* _TEXT PASSAGE_
|---|
The park trail system is also important to Rosemary McKinnon, a Foys to Blacktail board member who lives nearby.

When she learned that private development could threaten continued public access to the historic trail system, she rallied around the cause.

“I was very distressed that the trail was not a permanent trail,” McKinnon said. “I decided that it was important enough to me … and probably to other residents of the valley… that there needed to be a push to make this a permanent access. It’s the closest public land to Kalispell that’s not been developed.”

With McKinnon’s and the volunteer group’s help, the Chase family provided the first piece of the puzzle.

The Chase easement, she said, will hopefully encourage the other landowners to follow suit. “It was like a set of dominos,” McKinnon said. “Nobody wanted to be the first one. It’s really an act of great generosity on the Chase family’s part.”

Once the easements are secured and trail improvements are made, it will be up to the Foys to Blacktail volunteers to maintain the 25-mile trail system, McKinnon said. The group will apply for grants to help fund the project, she said.

A similar trails project is underway in Whitefish. The “Trail Runs Through It” project seeks to preserve public access on private land for nonmotorized access to more than 50 miles of trail.

McKinnon said public access to land is important to the quality of life in northwest Montana.

“Both these projects will enhance our access to our natural surroundings,” she said. “Our economy is dependent on maintaining this kind of access and not building on every piece of it.”

The next push for the Foys to Blacktail project will be to secure a permanent trail easement through the Plum Creek and Louisiana Land Co. land — sections of isolated land where there is little alternative access.

“We need some new blood and some new support, and a groundswell of public interest,” McKinnon said. “It’s important to keep this vision squarely in the public eye.”
|---|
* _TASK SET_
- a) According to the trail article, how long is the trail system that the Foys to Blacktail volunteers will maintain?
- b) Quote the rows from the line with "Identify which object" through the last line of the rows, leaving out any pictures.
The rows are unrelated to the article about the trail system.

[Spatial grounding data]
|---|
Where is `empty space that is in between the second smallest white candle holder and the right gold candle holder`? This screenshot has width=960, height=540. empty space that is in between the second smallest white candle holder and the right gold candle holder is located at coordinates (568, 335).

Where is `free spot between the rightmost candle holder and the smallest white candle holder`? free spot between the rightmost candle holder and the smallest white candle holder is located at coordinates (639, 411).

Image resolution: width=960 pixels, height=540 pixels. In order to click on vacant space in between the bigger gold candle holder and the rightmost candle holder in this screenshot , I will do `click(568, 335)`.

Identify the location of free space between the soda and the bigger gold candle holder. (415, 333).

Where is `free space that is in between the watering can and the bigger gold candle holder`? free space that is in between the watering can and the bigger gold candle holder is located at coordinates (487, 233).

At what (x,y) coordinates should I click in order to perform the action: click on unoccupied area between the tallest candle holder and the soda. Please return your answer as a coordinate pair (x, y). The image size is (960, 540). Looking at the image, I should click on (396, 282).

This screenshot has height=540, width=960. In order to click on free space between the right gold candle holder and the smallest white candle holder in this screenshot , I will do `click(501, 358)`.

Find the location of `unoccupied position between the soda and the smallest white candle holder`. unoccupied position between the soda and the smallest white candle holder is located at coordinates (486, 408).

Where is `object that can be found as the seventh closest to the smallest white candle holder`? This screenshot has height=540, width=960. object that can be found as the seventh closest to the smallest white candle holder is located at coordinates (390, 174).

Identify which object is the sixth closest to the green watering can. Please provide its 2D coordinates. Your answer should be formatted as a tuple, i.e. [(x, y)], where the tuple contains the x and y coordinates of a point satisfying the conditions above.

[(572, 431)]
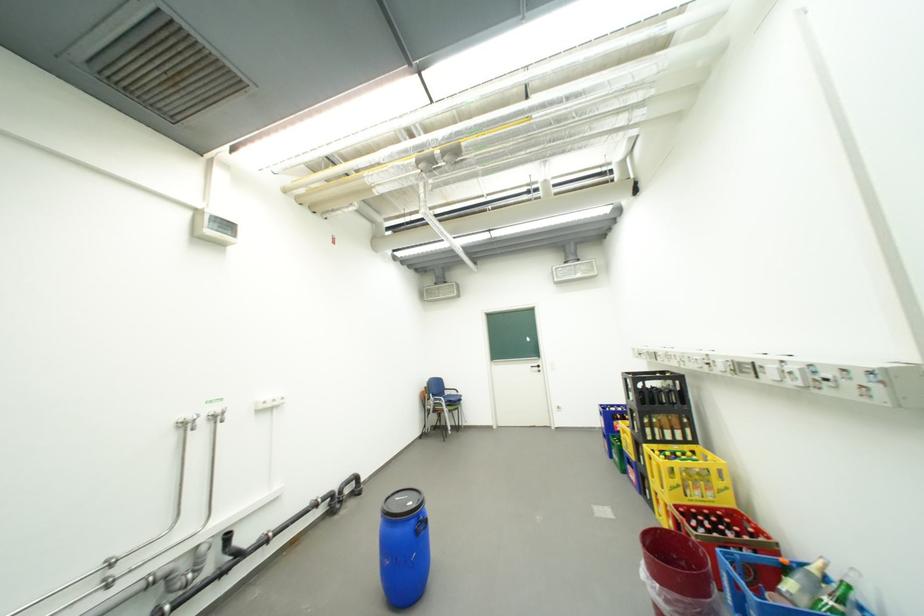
|---|
* _PER-TASK ANSWERS_
- a) 25 miles.

- b)
Identify which object is the sixth closest to the green watering can. Please provide its 2D coordinates. Your answer should be formatted as a tuple, i.e. [(x, y)], where the tuple contains the x and y coordinates of a point satisfying the conditions above.

[(572, 431)]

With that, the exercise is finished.